Last Saturday, 11 March, it was 6 years ago that Japan was suspended by a very large earthquake, followed by a tsunami and nuclear disaster. This was commemorated all over the world, including at Hope Step Japan! 2017 a day later.
Actually, Hope Step Japan! 2017 was planned to take place in a private setting, but it was finally decided to open the doors to the public. With the years, there is less attention for this disaster and its consequences, in the media you hear little about it nowadays, so that it soon falls into oblivion. Yet there are people who continue to be confronted with it on a daily basis, some have been evacuated from Fukushima and are still in temporary enclosures, others have lost a loved one and now have to do without them. The world continues to naturally continue.
During Hope Step Japan! there is space every year to commemorate the disaster, but also to look ahead. What particularly interesting is, is to see to what extent the lives have changed for various people. After all these years, it is good to look at the situation of the nuclear power plants in Japan, for example, and to what extent Japan is advancing by setting up energy through solar energy and wind energy. Of course, it also looks at how other countries are doing in that area.
Especially impressive was the discussion about energy and children through Futures, where children from around 12/13 years came with very interesting questions about nuclear energy. Because how are nuclear power plants related to atomic bombs and what is the advice about eating fish from the Pacific Ocean? It certainly made the audience think, and here and there came answers to these questions. In addition, the public could also come up with questions. HSJ Fact Seekers came with a supplemented overview of facts after the nuclear disaster in Fukushima. This eventually became a big list of 13 A3 papers with the news. Despite the fact that a lot is not reported in The Netherlands, people are still busy getting new information to process it into a list every day. The most recent addition to the list is that of 9 March 2017: According to a survey made by NHK, 45% (334 persons) of the 741 evacuated people from Fukushima prefecture indicated that they were harassed or mentally distressed at the evacuation destination. The person who keeps this list, Kazushi Matsumoto, wants to be active for at least 10 years with keeping track of these facts, he thinks that you can only see a certain pattern after so many years which could possibly be informative for the future to learn from it.
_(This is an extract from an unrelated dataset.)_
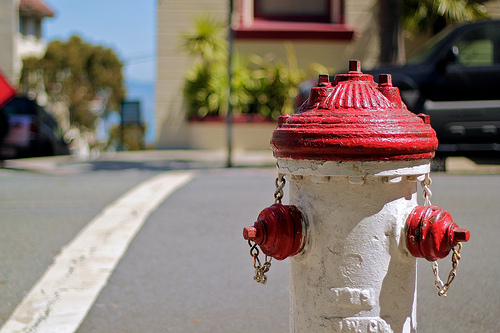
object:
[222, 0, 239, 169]
post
Hope Step Japan! 2017 this time took place at the homely Okido Yoga in Amsterdam. The shoes had to be out and on cushions you could sit down to draw attention to interviews, videos and presentations. The meeting had a pleasant atmosphere. Various interested parties came together to inform themselves, but also to participate in the various discussions. From Hope Step Japan! it is always hoped that something will be done with the obtained information, even if only to think about it and discuss it with others.